(Stored data entries)
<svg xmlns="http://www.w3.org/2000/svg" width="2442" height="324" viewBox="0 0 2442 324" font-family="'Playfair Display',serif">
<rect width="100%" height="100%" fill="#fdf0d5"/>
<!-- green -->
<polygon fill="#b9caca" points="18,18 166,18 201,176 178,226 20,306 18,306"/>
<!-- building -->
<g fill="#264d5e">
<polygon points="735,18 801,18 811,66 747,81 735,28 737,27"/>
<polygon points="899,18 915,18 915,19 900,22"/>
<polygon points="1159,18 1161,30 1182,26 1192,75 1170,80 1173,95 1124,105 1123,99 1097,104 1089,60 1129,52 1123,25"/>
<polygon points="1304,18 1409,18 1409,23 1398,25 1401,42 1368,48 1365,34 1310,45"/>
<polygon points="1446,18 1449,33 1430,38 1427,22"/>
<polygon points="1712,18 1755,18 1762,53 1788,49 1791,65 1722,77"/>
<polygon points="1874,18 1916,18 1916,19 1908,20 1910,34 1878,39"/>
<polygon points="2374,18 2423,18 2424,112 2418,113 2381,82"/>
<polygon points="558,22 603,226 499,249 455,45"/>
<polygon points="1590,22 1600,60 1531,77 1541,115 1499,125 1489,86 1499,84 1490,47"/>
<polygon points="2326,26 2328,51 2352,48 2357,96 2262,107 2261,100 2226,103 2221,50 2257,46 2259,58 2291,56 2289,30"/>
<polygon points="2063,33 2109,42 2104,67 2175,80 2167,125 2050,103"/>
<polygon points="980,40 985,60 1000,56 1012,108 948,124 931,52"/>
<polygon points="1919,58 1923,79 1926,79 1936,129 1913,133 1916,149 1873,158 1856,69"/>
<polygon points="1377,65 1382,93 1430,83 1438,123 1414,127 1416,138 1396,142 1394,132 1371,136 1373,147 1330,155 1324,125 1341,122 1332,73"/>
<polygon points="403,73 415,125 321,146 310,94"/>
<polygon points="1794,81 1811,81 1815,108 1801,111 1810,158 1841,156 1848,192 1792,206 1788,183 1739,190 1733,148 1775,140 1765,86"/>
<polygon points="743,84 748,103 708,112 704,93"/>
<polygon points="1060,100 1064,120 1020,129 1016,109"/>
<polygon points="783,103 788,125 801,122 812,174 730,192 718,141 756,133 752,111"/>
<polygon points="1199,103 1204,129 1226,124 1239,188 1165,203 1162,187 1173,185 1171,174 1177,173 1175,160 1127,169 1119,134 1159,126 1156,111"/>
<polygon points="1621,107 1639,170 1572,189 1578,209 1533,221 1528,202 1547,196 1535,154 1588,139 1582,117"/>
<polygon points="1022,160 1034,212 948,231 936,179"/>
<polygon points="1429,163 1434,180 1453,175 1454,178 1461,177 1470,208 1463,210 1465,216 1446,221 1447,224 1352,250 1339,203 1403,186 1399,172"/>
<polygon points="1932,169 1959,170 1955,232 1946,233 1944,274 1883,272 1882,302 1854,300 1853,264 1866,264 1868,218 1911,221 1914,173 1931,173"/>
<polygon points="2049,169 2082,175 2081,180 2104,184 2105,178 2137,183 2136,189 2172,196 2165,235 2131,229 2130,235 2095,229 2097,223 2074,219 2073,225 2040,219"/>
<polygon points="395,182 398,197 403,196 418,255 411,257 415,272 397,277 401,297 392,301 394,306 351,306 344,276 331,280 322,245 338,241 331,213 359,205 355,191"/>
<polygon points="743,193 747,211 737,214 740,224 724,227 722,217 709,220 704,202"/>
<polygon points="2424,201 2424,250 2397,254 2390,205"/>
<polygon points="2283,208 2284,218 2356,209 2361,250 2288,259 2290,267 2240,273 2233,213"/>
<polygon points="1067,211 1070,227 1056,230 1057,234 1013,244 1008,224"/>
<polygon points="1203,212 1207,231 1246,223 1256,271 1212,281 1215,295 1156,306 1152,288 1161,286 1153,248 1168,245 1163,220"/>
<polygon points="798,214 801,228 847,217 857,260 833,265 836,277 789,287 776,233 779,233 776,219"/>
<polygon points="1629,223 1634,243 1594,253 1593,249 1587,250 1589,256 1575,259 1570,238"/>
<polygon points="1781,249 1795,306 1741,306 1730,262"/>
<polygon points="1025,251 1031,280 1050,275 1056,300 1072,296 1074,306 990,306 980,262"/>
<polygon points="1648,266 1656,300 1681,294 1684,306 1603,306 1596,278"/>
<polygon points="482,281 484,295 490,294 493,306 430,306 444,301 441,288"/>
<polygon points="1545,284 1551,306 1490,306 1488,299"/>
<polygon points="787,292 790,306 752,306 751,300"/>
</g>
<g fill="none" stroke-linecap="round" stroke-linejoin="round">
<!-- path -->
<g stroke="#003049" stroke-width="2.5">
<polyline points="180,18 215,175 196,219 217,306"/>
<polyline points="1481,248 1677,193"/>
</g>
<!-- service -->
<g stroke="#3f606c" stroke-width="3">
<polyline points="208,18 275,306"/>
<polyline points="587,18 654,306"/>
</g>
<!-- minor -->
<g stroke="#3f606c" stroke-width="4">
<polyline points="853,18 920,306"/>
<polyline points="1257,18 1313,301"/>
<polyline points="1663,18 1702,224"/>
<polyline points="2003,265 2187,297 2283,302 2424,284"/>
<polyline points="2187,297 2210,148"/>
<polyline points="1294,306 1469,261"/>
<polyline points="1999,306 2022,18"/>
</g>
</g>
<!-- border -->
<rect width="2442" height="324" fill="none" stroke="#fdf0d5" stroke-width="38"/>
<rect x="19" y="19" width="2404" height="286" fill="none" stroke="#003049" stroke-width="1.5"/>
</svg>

==

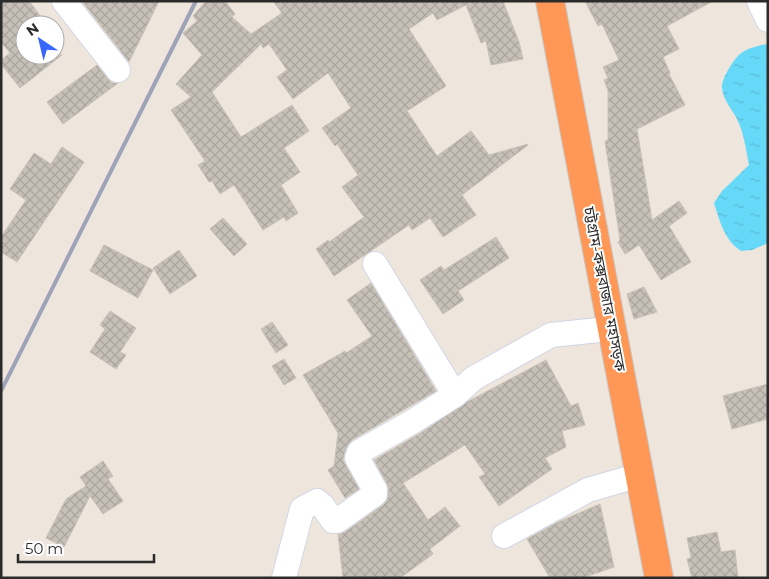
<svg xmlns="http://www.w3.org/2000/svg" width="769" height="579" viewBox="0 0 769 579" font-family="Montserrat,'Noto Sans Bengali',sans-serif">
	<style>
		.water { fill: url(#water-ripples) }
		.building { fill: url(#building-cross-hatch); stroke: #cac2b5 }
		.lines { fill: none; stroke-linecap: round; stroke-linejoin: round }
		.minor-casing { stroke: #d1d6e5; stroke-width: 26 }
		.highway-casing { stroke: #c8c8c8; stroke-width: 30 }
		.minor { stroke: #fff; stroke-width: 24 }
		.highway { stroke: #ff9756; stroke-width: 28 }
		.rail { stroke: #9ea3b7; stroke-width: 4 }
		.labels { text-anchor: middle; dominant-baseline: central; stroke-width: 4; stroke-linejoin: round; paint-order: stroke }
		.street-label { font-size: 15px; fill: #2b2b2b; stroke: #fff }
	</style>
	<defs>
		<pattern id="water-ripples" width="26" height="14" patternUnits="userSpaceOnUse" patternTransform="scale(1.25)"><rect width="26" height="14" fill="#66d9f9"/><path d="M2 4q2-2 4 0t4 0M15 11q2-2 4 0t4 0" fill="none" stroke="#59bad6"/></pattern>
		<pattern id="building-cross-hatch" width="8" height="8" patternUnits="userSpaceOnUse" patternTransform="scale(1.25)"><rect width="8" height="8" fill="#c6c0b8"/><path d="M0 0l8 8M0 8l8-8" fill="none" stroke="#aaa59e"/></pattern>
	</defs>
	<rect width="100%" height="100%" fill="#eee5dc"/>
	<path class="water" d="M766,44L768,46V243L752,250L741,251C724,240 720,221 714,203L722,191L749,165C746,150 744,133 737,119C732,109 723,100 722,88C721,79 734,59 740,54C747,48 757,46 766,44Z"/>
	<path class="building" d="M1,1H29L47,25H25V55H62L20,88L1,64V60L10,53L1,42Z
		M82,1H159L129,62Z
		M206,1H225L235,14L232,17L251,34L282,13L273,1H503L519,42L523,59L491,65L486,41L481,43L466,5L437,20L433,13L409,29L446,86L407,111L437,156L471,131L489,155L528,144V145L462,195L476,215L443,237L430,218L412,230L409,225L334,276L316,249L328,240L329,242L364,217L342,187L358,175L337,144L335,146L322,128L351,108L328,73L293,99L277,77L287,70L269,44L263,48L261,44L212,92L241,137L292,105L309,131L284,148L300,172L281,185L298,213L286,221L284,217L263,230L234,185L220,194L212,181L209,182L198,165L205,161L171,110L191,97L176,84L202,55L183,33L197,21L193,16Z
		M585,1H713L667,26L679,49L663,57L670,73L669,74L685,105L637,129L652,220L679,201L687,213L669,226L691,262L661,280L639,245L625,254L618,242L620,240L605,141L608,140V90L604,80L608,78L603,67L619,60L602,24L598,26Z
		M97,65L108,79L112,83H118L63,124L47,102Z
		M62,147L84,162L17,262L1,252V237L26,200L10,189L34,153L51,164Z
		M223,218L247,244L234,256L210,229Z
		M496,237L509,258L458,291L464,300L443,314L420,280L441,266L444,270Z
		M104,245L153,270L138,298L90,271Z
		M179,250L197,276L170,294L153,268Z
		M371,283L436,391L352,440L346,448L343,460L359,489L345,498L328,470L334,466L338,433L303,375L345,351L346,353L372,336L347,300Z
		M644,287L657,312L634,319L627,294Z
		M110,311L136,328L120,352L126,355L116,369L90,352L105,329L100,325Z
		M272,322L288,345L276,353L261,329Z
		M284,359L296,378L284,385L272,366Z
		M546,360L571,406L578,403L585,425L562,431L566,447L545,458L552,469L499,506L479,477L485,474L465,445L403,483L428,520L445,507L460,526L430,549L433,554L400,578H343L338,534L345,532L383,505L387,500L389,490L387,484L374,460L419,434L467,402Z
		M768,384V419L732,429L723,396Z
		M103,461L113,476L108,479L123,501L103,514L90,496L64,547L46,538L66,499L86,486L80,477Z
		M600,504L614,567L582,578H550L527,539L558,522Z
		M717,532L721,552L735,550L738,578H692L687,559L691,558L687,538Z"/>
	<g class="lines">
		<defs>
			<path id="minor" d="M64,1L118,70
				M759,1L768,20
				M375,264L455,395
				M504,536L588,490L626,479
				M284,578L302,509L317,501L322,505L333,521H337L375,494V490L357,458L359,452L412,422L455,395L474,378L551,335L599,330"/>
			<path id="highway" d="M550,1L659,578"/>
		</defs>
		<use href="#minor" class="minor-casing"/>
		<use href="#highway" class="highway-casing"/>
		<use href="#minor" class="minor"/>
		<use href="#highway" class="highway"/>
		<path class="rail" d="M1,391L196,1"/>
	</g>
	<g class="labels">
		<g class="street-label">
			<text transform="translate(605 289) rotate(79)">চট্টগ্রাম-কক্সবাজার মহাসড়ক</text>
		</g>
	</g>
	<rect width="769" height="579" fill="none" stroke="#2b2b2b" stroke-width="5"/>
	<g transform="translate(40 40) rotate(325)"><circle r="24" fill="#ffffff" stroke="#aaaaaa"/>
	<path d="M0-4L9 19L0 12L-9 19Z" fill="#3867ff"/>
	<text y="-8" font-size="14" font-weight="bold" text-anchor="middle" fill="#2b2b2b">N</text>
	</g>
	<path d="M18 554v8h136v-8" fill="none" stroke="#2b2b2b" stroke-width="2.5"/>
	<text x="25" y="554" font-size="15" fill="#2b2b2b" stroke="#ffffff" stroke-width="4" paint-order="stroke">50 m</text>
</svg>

**TASK INSTRUCTIONS**
From the entries above, copy every line containing the word "lines".

**WRITTEN RESPONSE**
		.lines { fill: none; stroke-linecap: round; stroke-linejoin: round }
	<g class="lines">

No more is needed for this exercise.